The Update feature preserves in-flight data and resumes processing it with the updated pipeline. In order to do so, it re-uses the persistent store from the old pipeline for the new pipeline. Because of this, the two pipelines must meet some compatibility requirements. For example, you cannot change Coders or side inputs during update, and if you've renamed or removed any pipeline steps in your new pipeline, you must provide a mapping between transform names in the old and new pipelines. The Dataflow service performs a compatibility check on the new job to ensure that the two pipelines are compatible2. If the new job is incompatible, it doesn't start and the old job continues running.

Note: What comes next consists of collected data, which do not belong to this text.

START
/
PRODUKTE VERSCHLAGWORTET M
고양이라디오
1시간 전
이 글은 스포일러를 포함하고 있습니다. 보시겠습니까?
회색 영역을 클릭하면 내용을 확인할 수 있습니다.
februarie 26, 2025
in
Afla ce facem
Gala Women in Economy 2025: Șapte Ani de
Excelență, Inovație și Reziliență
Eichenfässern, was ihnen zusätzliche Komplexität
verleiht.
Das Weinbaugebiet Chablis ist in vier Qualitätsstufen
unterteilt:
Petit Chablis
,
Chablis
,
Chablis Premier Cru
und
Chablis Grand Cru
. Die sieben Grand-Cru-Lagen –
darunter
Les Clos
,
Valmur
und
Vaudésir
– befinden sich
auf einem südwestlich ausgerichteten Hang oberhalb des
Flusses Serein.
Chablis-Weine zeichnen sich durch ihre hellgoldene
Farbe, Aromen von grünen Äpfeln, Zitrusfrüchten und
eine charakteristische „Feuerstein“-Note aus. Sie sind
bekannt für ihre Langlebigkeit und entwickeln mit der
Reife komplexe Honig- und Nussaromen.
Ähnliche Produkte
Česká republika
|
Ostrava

Update can also be used to manually scale the number of workers associated with your pipeline, subject to some bounds. For more information about Update, see the Cloud Dataflow service documentation.
Performing a manual swap
Sometimes, you may need to make changes to your pipeline that cause incompatibility between two pipelines. In this case, Update's compatibility check will fail. In order to replace an existing pipeline with an incompatible new pipeline, you have to stop your existing Dataflow job and start another in its place. Dataflow now provides two options for stopping a job: Cancel and Drain.
Canceling a pipeline causes the job to stop and frees all resources associated with it (e.g., Google Compute Engine virtual machines, persistent disks, etc.). When a job is canceled, the pipeline stops immediately; all in-flight or buffered data is lost.

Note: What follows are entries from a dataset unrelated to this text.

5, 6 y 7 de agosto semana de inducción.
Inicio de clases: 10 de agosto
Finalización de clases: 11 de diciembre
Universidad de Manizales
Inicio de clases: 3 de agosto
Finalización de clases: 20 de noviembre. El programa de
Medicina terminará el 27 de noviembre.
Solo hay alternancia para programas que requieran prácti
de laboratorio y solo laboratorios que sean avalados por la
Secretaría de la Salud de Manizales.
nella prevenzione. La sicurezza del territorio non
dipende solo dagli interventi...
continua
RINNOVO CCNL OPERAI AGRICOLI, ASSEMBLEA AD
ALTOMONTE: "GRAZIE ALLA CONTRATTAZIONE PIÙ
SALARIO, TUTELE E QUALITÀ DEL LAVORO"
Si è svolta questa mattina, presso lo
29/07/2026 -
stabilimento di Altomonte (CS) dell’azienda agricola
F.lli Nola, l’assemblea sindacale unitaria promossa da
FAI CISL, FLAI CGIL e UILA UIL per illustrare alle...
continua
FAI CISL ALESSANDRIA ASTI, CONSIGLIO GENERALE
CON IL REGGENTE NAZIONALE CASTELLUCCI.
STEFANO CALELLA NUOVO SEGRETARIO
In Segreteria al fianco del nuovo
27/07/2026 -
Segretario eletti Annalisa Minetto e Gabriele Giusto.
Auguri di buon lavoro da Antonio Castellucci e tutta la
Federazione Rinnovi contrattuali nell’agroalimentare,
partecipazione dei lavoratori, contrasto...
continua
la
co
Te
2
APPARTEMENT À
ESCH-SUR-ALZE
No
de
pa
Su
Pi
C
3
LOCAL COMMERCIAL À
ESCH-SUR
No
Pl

Cancelling and restarting provides the weakest set of guarantees about data processed by your jobs. It does not guarantee that only duplicate-free data will be processed between your jobs (e.g., in the case where your input sources do not provide exactly-once delivery semantics) and it allows for loss of in-flight data.
Drain, on the other hand, does not immediately stop a job. Rather, when a job is stopped using Drain, the job stops pulling from its input sources and completes processing of all in-flight and buffered data, causing all triggers to emit the contents of open windows. Note that in this case, windows may be incomplete: windows closed during a drain only contain data that was pulled from input sources and buffered before draining was initiated. Drain guarantees that all messages pulled from the pipeline's Cloud Pub/Sub sources are acknowledged and guarantees that
finalize() is called on all unbounded custom sources. When Dataflow observes that all buffered data has been processed, all resources associated with the job are freed and the job is stopped.
In this way, Drain provides at-least-once processing semantics, a middle-ground between the weak guarantees of Cancel and the strong guarantees of Update; although duplicate data may be processed if sources do not guarantee exactly-once delivery, it guarantees that all in-flight data is processed (similar to Update).
|Update in place||Exactly-once|
|Drain and replace||At-least-once3|
|Cancel and replace||None|
For more information, see the Cloud Dataflow documentation on stopping a pipeline.
With this suite of tools, you can easily update pipeline code based on your processing semantics requirements, and you don't have to fear that a pipeline will become a maintenance burden.1The Google Cloud Dataflow managed service guarantees exactly-once semantics for streaming pipelines. That is, even in the face of sources that may deliver duplicate data, Dataflow pipelines will process each unique data element once, and only once.
2The Dataflow service also optimizes your pipeline graphs, which may, in some cases, cause incompatibility.
3 If your custom source guarantees exactly-once delivery and provides source-side buffering, Drain and replace can provide exactly-once semantics.